Penguin filed suit last week against a number of authors in New York State Supreme Court in an effort to get them to repay book advances, plus interest. The Smoking Gun dug into the paperwork and revealed that Penguin is asking for authors to repay advances of $20,000 to about $80,000.
Four of the five authors in the Smoking Gun report were under contract to submit books to the publisher but ostensibly did not. They are political writer Ana Marie Cox, “Prozac Nation” author Elizabeth Wurtzel, the New Yorker’s Rebecca Mead and “Hip-Hop Minister" Conrad Tillard.
Publishing has tried this before, and it didn’t go well. In 1997, a struggling HarperCollins canceled a number of authors’ contracts and then tried to require the writers to pay back advances if the books sold elsewhere.

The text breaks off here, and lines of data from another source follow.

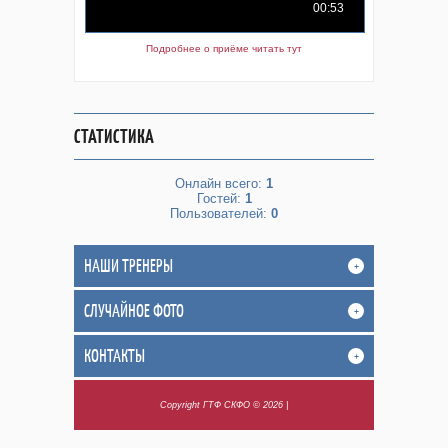
Подробнее о приёме читать тут
СТАТИСТИКА
Онлайн всего:
1
Гостей:
1
Пользователей:
0
НАШИ ТРЕНЕРЫ
+
СЛУЧАЙНОЕ ФОТО
+
КОНТАКТЫ
+
Copyright ГТФ СКФО © 2026
|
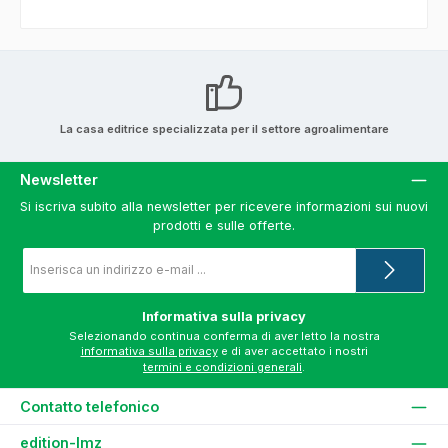
La casa editrice specializzata per il settore agroalimentare
Newsletter
Si iscriva subito alla newsletter per ricevere informazioni sui nuovi
prodotti e sulle offerte.
Indirizzo
e-
mail
*
Informativa sulla privacy
Selezionando continua conferma di aver letto la nostra
informativa sulla privacy
e di aver accettato i nostri
termini e condizioni generali
.
Contatto telefonico
edition-lmz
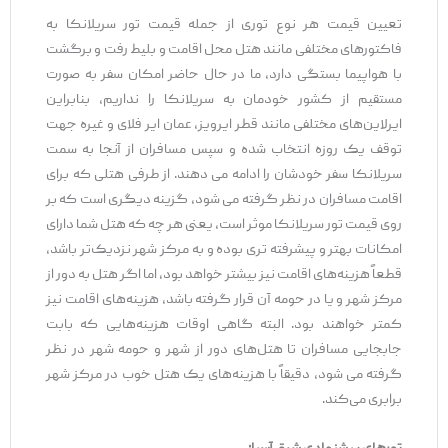
تعیین قیمت هر نوع توری از جمله قیمت تور سریلانکا به
فاکتورهای مختلفی مانند هتل محل اقامت و بلیط رفت و برگشت
با هواپیما بستگی دارد، ما در حال حاضر امکان سفر به صورت
مستقیم از کشور خودمان به سریلانکا را نداریم، بنابراین
ایرلاین‌های مختلفی مانند قطر ایرویز، عمان ایر فلای و غیره جهت
توقف یک روزه انتخاب شده و سپس مسافران از آنجا به سمت
سریلانکا سفر خودشان را ادامه می‌ دهند. از طرفی هتلی که برای
اقامت مسافران در نظر گرفته می‌ شود، گزینه دیگری است که بر
روی قیمت تور سریلانکا موثر است، یعنی هر چه که هتل شما دارای
امکانات بهتر و پیشرفته‌ تری بوده و به مرکز شهر نزدیک‌تر باشد،
قطعاً هزینه‌های اقامت نیز بیشتر خواهد بود، اما اگر هتل به دور از
مرکز شهر و یا در حومه آن قرار گرفته باشد، هزینه‌های اقامت نیز
کمتر خواهند بود. البته گاهی اوقات هزینه‌هایی که بابت
جابجایی مسافران تا هتل‌های دور از شهر و حومه شهر در نظر
گرفته می شود، دقیقاً با هزینه‌های یک هتل خوب در مرکز شهر
برابری می‌کند.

After intense critcism, HarperCollins reversed its decision.
Penguin’s recent move also came under fire. Robert Gottleib of Trident Media Group, a literary agency whose clients include Stephen Colbert, Justin Cronin and Deepak Chopra, posted one of the top comments on the Smoking Gun item, beginning: “Penguin this is wrong headed. Authors beware.” Most discussion followed in that vein, criticizing the publisher for filing suit.

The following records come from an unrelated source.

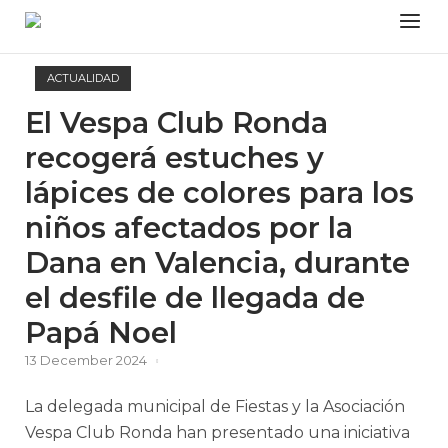
Skip
Menu
to
content
ACTUALIDAD
El Vespa Club Ronda
recogerá estuches y
lápices de colores para los
niños afectados por la
Dana en Valencia, durante
el desfile de llegada de
Papá Noel
13 December 2024
La delegada municipal de Fiestas y la Asociación
Vespa Club Ronda han presentado una iniciativa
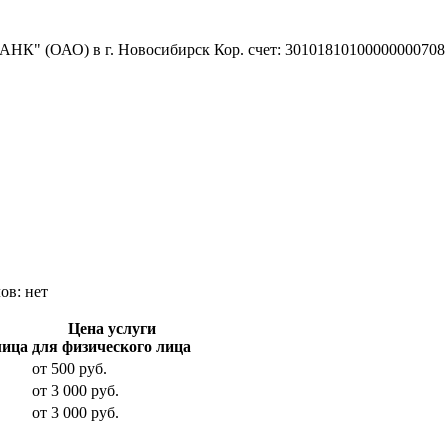
К" (ОАО) в г. Новосибирск Кор. счет: 30101810100000000708
лов:
нет
Цена услуги
лица
для физического лица
от
500
руб.
от
3 000
руб.
от
3 000
руб.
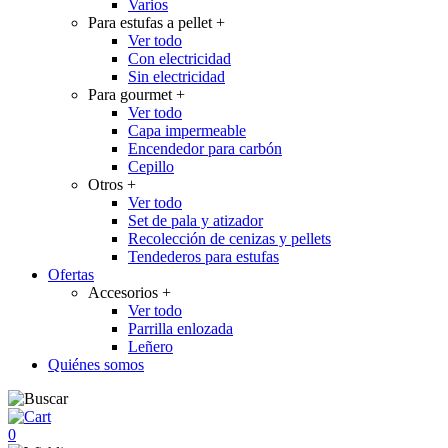
Varios
Para estufas a pellet
+
Ver todo
Con electricidad
Sin electricidad
Para gourmet
+
Ver todo
Capa impermeable
Encendedor para carbón
Cepillo
Otros
+
Ver todo
Set de pala y atizador
Recolección de cenizas y pellets
Tendederos para estufas
Ofertas
Accesorios
+
Ver todo
Parrilla enlozada
Leñero
Quiénes somos
0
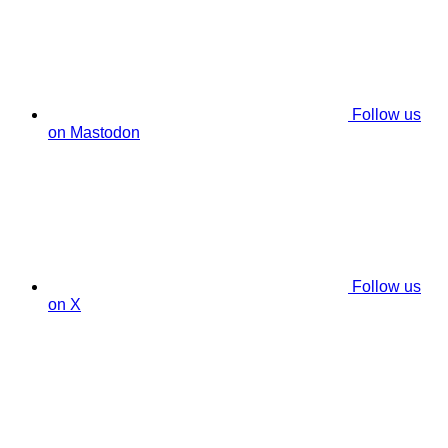
Follow us
on Mastodon
Follow us
on X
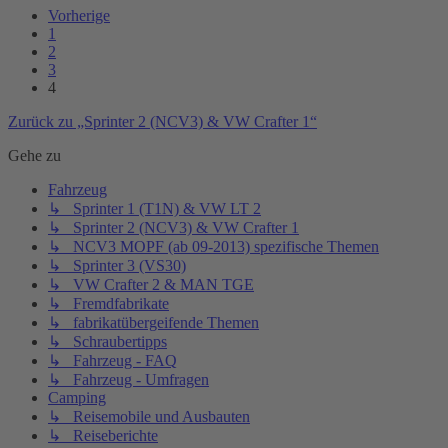
Vorherige
1
2
3
4
Zurück zu „Sprinter 2 (NCV3) & VW Crafter 1“
Gehe zu
Fahrzeug
↳ Sprinter 1 (T1N) & VW LT 2
↳ Sprinter 2 (NCV3) & VW Crafter 1
↳ NCV3 MOPF (ab 09-2013) spezifische Themen
↳ Sprinter 3 (VS30)
↳ VW Crafter 2 & MAN TGE
↳ Fremdfabrikate
↳ fabrikatübergeifende Themen
↳ Schraubertipps
↳ Fahrzeug - FAQ
↳ Fahrzeug - Umfragen
Camping
↳ Reisemobile und Ausbauten
↳ Reiseberichte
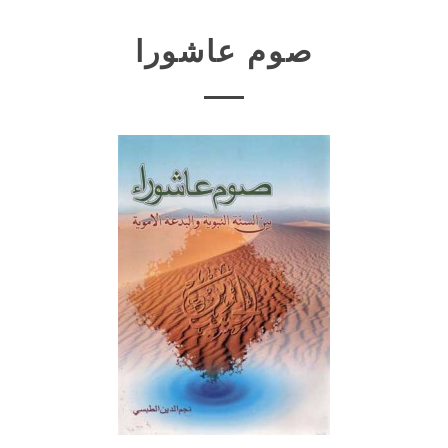
صوم عاشورا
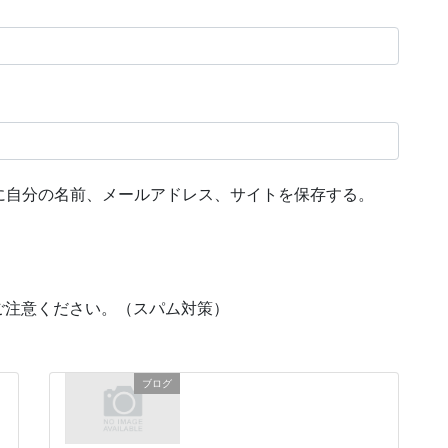
に自分の名前、メールアドレス、サイトを保存する。
ご注意ください。（スパム対策）
ブログ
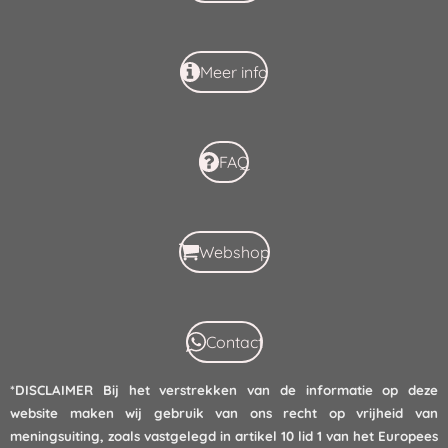
Meer info
FAQ
Webshop
Contact
*DISCLAIMER
Bij het verstrekken van de informatie op deze
website maken wij gebruik van ons recht op vrijheid van
meningsuiting, zoals vastgelegd in artikel 10 lid 1 van het Europees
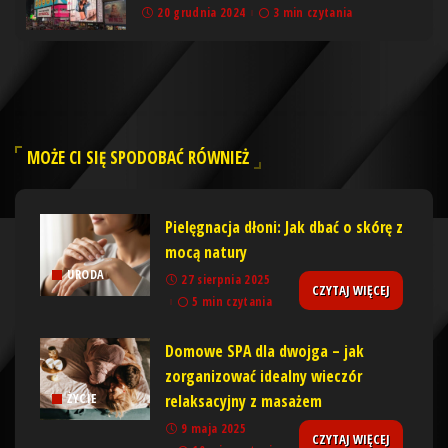
20 grudnia 2024
3 min czytania
MOŻE CI SIĘ SPODOBAĆ RÓWNIEŻ
Pielęgnacja dłoni: Jak dbać o skórę z
mocą natury
URODA
27 sierpnia 2025
CZYTAJ WIĘCEJ
5 min czytania
Domowe SPA dla dwojga – jak
zorganizować idealny wieczór
relaksacyjny z masażem
ŻYCIE
9 maja 2025
CZYTAJ WIĘCEJ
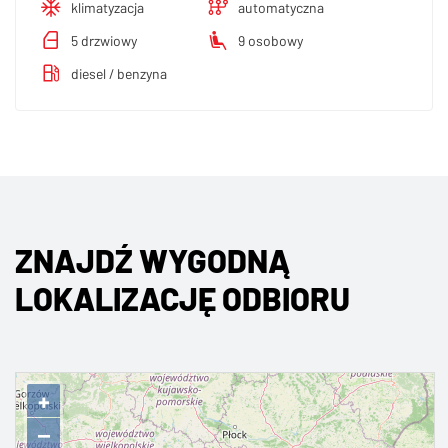
klimatyzacja
automatyczna
5 drzwiowy
9 osobowy
diesel / benzyna
ZNAJDŹ WYGODNĄ
LOKALIZACJĘ ODBIORU
+
−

Bucking the trend, award-winning YA author John Green tweeted, “If you are paid for a book you don’t write, you should have to return the money. That seems pretty obvious to me.”
One author caught up in the suit actually had completed his book; advance copies had been circulated. That was Herman Rosenblat, whose memoir “Angel at the Fence” told the story of how he’d been sustained while in a Nazi concentration camp by a girl who secretly passed food to him at the fence. That girl was Roma, who would later become his wife.

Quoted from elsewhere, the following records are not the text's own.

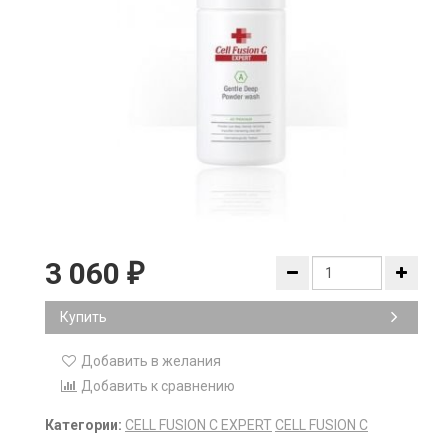
3 060
₽
Купить
Добавить в желания
Добавить к сравнению
Категории:
CELL FUSION C EXPERT
CELL FUSION C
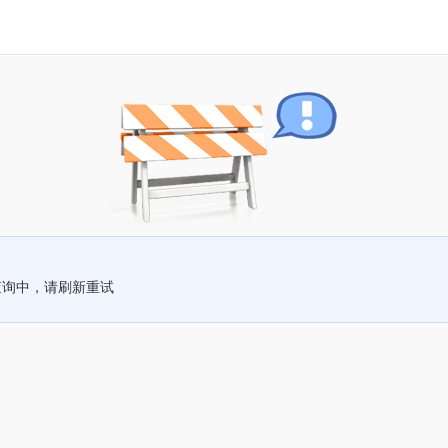
查询中，请刷新重试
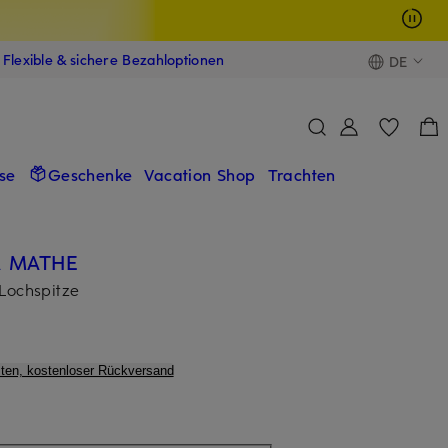
Flexible & sichere Bezahloptionen
DE
se
Geschenke
Vacation Shop
Trachten
A MATHE
Lochspitze
ten, kostenloser Rückversand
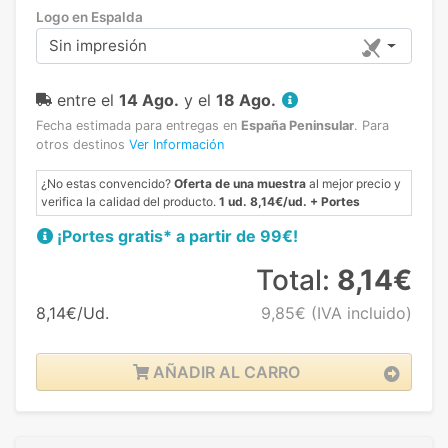
Logo en Espalda
Sin impresión
entre el
14 Ago.
y el
18 Ago.
Fecha estimada para entregas en
España Peninsular
.
Para
otros destinos
Ver Información
¿No estas convencido?
Oferta de una muestra
al mejor precio y
verifica la calidad del producto.
1 ud. 8,14€/ud. + Portes
¡Portes gratis* a partir de 99€!
Total:
8,14€
8,14€/Ud.
9,85€
(IVA incluido)
AÑADIR AL CARRO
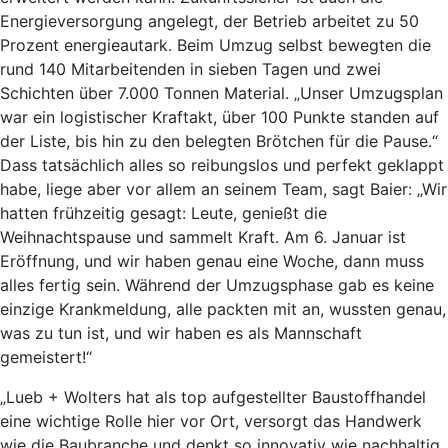
Energieversorgung angelegt, der Betrieb arbeitet zu 50
Prozent energieautark. Beim Umzug selbst bewegten die
rund 140 Mitarbeitenden in sieben Tagen und zwei
Schichten über 7.000 Tonnen Material. „Unser Umzugsplan
war ein logistischer Kraftakt, über 100 Punkte standen auf
der Liste, bis hin zu den belegten Brötchen für die Pause.“
Dass tatsächlich alles so reibungslos und perfekt geklappt
habe, liege aber vor allem an seinem Team, sagt Baier: „Wir
hatten frühzeitig gesagt: Leute, genießt die
Weihnachtspause und sammelt Kraft. Am 6. Januar ist
Eröffnung, und wir haben genau eine Woche, dann muss
alles fertig sein. Während der Umzugsphase gab es keine
einzige Krankmeldung, alle packten mit an, wussten genau,
was zu tun ist, und wir haben es als Mannschaft
gemeistert!“
„Lueb + Wolters hat als top aufgestellter Baustoffhandel
eine wichtige Rolle hier vor Ort, versorgt das Handwerk
wie die Baubranche und denkt so innovativ wie nachhaltig.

Oprah called it “the single greatest love story” she had heard on her show. But it wasn’t true.
Rosenbat is a survivor of a sub-camp of Buchenwald, but there hadn’t been a girl who helped him at its fence. Scholars pointed out that it wasn’t possible for people on either side of the fence to get close enough to throw food across it. At first, Rosenblat said that he remembered differently, but then he admitted to having made the story up.
Berkeley Books, a division of Penguin, canceled the book and immediately asked him to return his $30,000. Now the publisher says Rosenblat, who is in his 80s, owes that plus at least $10,000 in interest.
Does Penguin have any hope of getting the advances back? Could filing the suit fulfill some other business requirement?
“Penguin regrets that it had to initiate litigation in these cases, and it did so reluctantly, only after its repeated attempts at amicable resolutions were ignored,” Penguin said in a statement. The publisher declined to make any further comment.